Spyke
programming.dev

One of the downsides to hardcoding snap to only be able to use a single repo/store is probably added difficulty in creating testing infra for testing if uploads/CI/CD work.

lol, one of the first one's I click on: https://snapcraft.io/test-snapd-public (by Canonical)

A basic buildable snap that is expected to be published in public mode

Maybe if they didn't insist on holding a monopoly over the store, they would be able to have an internal version of the store for testing, rather than cluttering the public one.

4

This is the best summary I could come up with:


As detailed by one user wondering what happened on the Snapcraft forums, the wallet immediately transferred his entire balance to an unknown address after a 12-word recovery phrase was entered (which Exodus tells you on support pages never to do).

Mark Shuttleworth, founder of Ubuntu and CEO of Canonical, responded to a related thread on whether crypto apps should be banned entirely.

Making apps safer for people vulnerable to social engineering is "a very hard problem but one I think we can and should engage in," Shuttleworth wrote.

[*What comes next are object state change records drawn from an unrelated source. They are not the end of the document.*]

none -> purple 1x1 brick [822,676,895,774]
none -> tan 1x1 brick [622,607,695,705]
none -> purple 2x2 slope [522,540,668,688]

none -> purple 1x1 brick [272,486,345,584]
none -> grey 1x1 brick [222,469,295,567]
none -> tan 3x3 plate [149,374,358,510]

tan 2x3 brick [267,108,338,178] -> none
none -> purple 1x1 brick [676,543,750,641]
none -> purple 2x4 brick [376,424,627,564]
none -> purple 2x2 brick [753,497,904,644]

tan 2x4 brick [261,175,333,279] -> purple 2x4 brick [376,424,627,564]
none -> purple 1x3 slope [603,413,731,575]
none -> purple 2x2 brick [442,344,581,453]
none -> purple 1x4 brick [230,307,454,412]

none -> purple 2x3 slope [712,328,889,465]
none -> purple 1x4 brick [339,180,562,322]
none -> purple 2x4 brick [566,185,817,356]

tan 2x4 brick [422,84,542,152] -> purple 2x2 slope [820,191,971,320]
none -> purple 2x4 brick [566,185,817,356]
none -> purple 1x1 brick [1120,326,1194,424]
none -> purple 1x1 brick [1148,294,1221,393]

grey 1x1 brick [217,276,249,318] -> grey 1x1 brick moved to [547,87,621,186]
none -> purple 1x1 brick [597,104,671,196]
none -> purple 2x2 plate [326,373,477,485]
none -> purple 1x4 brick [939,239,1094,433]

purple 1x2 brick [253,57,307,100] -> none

At the Snapcraft forums, Holly Hall, product lead for Ubuntu's backing services company Canonical, wrote last week about a new policy of manual review for all new Snap registrations.

As noted by The Register, a different sandboxed app platform (store), Flathub, recently made related changes to its validation process.

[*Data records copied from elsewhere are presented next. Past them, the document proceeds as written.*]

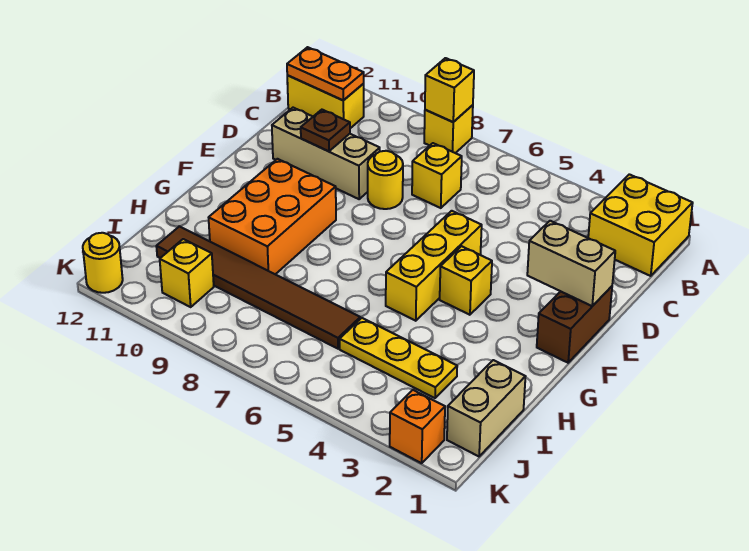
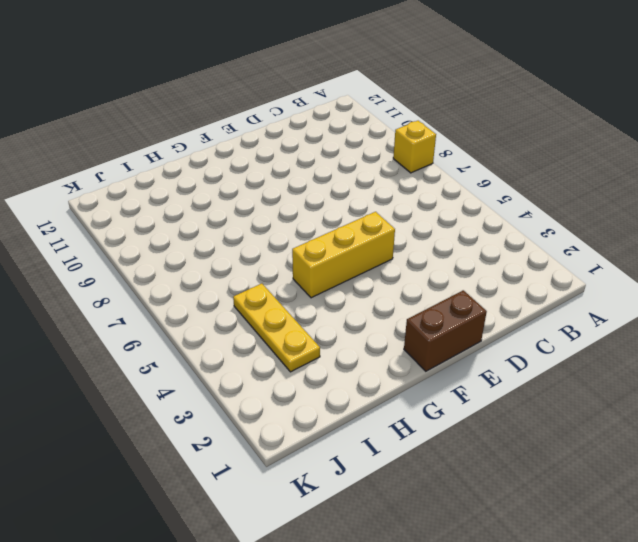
none -> yellow 2x2 brick [588,174,693,276]
none -> yellow 1x2 brick [287,75,364,128]
none -> yellow 1x1 brick [412,143,462,208]

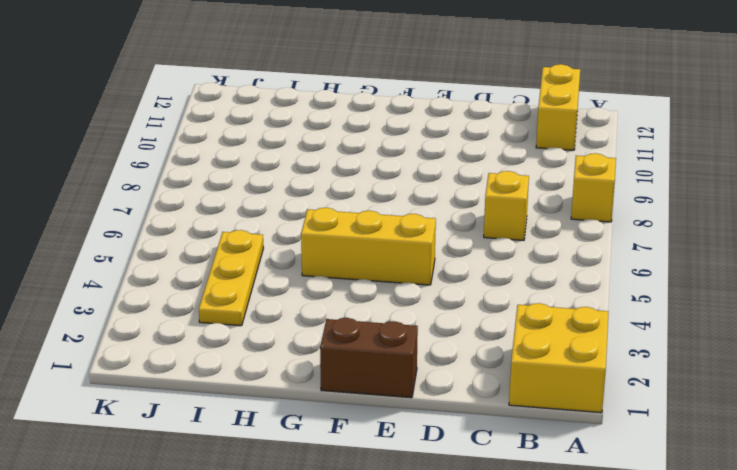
none -> yellow 1x1 round brick [368,151,403,209]
none -> tan 1x3 brick [272,108,380,199]
none -> yellow 1x1 brick [440,246,492,315]

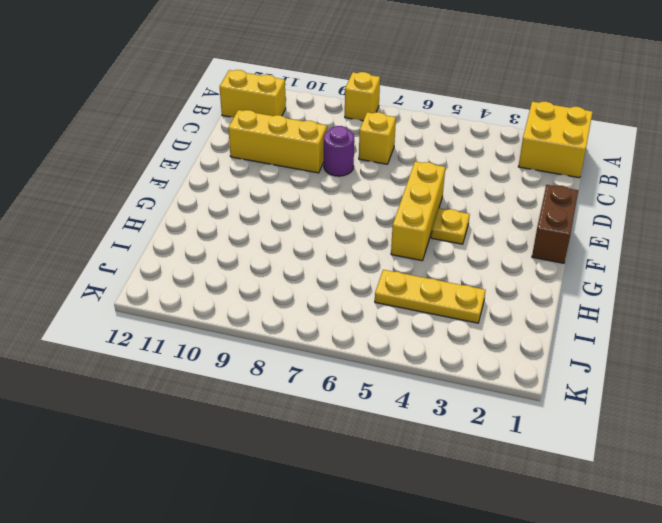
purple 1x1 round brick [324,126,354,176] -> yellow 1x1 round brick [368,151,403,209]
yellow 1x3 brick [228,110,327,173] -> tan 1x3 brick [272,108,380,199]
yellow 1x1 plate [431,208,470,244] -> yellow 1x1 brick [440,246,492,315]
none -> orange 2x3 brick [209,159,336,274]
none -> tan 1x2 brick [447,360,526,456]
none -> brown 1x6 tile [156,226,360,349]

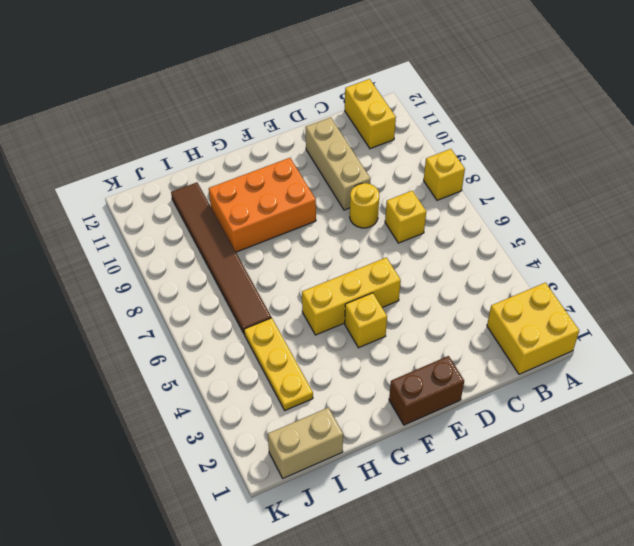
none -> yellow 1x1 brick [160,239,214,307]
none -> orange 1x1 brick [390,390,445,463]
none -> yellow 1x1 round brick [83,233,123,293]

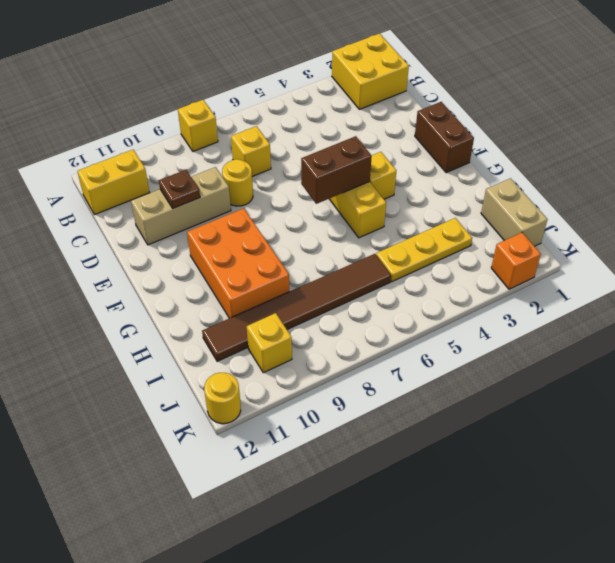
brown 1x2 brick [301,136,372,204] -> none
none -> yellow 1x1 brick [425,58,474,122]
none -> orange 1x2 plate [287,47,364,100]
none -> tan 1x2 brick [527,221,615,306]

Open software repositories have long faced issues with malicious look-alike uploads, including the PyPI index for Python programming.

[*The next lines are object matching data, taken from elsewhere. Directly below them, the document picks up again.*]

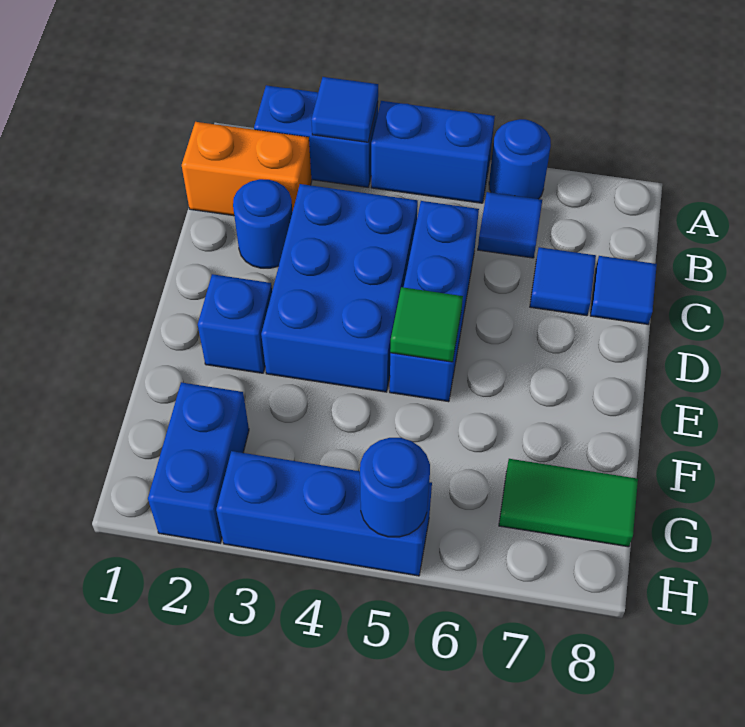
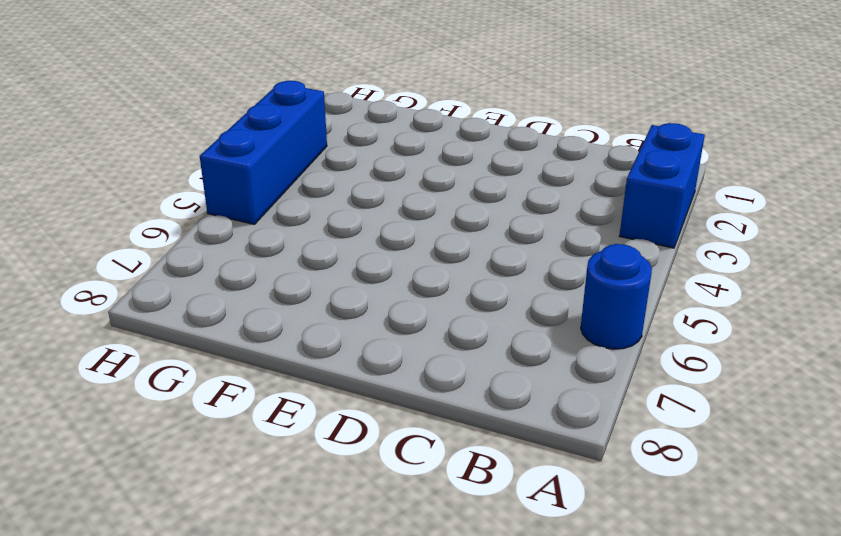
none -> blue 1x2 brick [371,101,495,203]
none -> orange 1x2 brick [182,122,312,216]
none -> blue 1x1 tile [478,192,542,258]

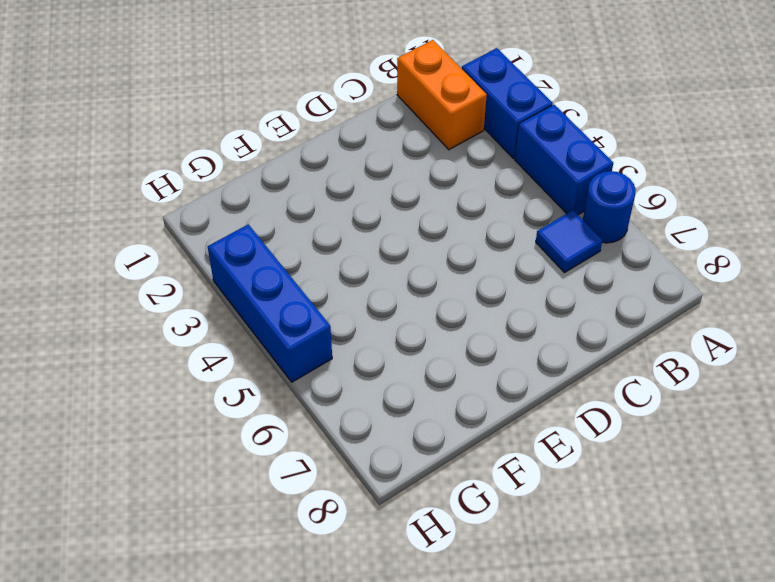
none -> blue 1x1 round brick [233,179,292,268]
none -> blue 2x3 brick [261,184,418,392]
none -> blue 1x3 brick [390,201,479,402]

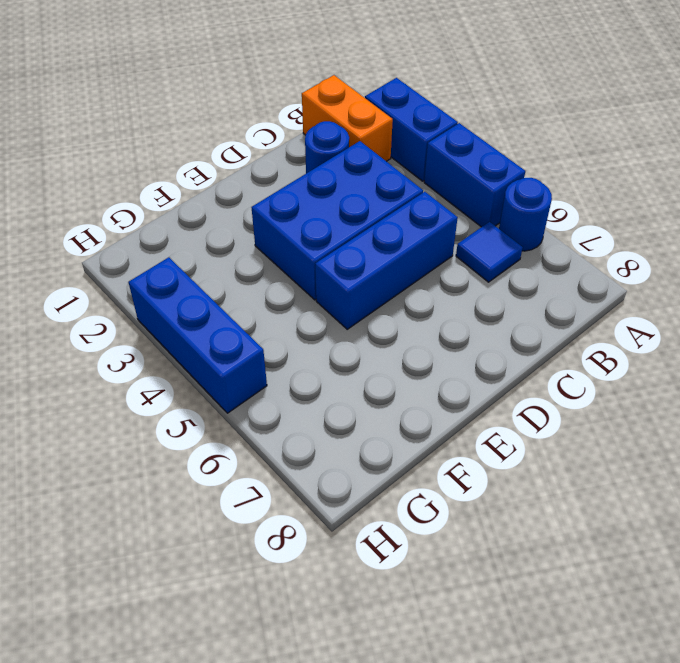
none -> blue 1x1 tile [530,247,596,316]
none -> blue 1x1 tile [590,256,657,324]
none -> blue 1x1 brick [198,274,272,373]

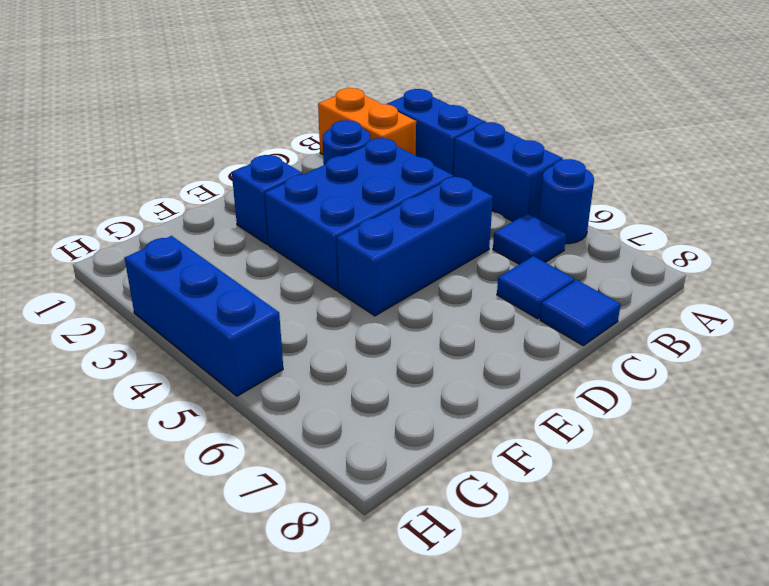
none -> blue 1x2 brick [148,382,249,543]
none -> green 1x2 tile [499,459,638,547]
none -> blue 1x1 tile [311,77,378,142]

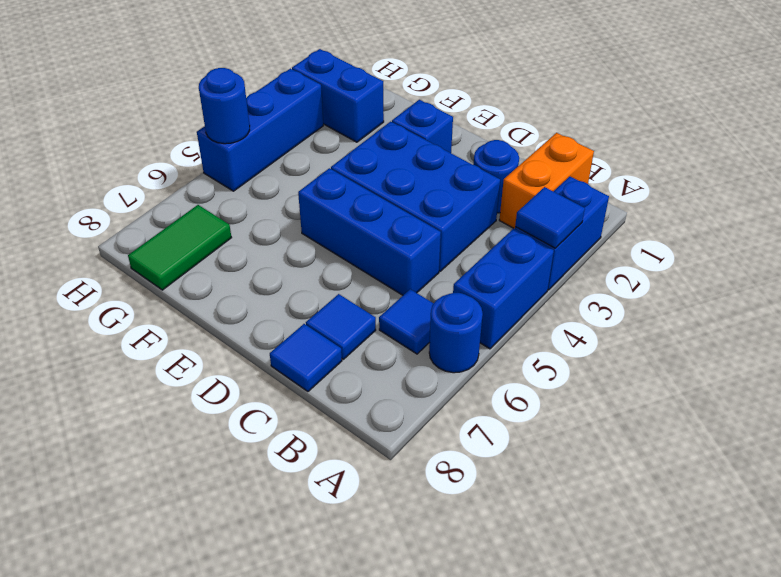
none -> green 1x1 tile [390,287,463,362]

The original article contains 568 words, the summary contains 155 words. Saved 73%. I'm a bot and I'm open source!

3

Snap is stupid, slow and lame. I stopped using Ubuntu just because I hate snaps. I just want to install my programs the normal way and avoid issues.

1

"stupid" and "lame" are a matter of taste, but "slow" is testable, and they're quite fast these days. They have their uses, especially on embedded devices and servers, but I get your point. Flatpak is my go-to.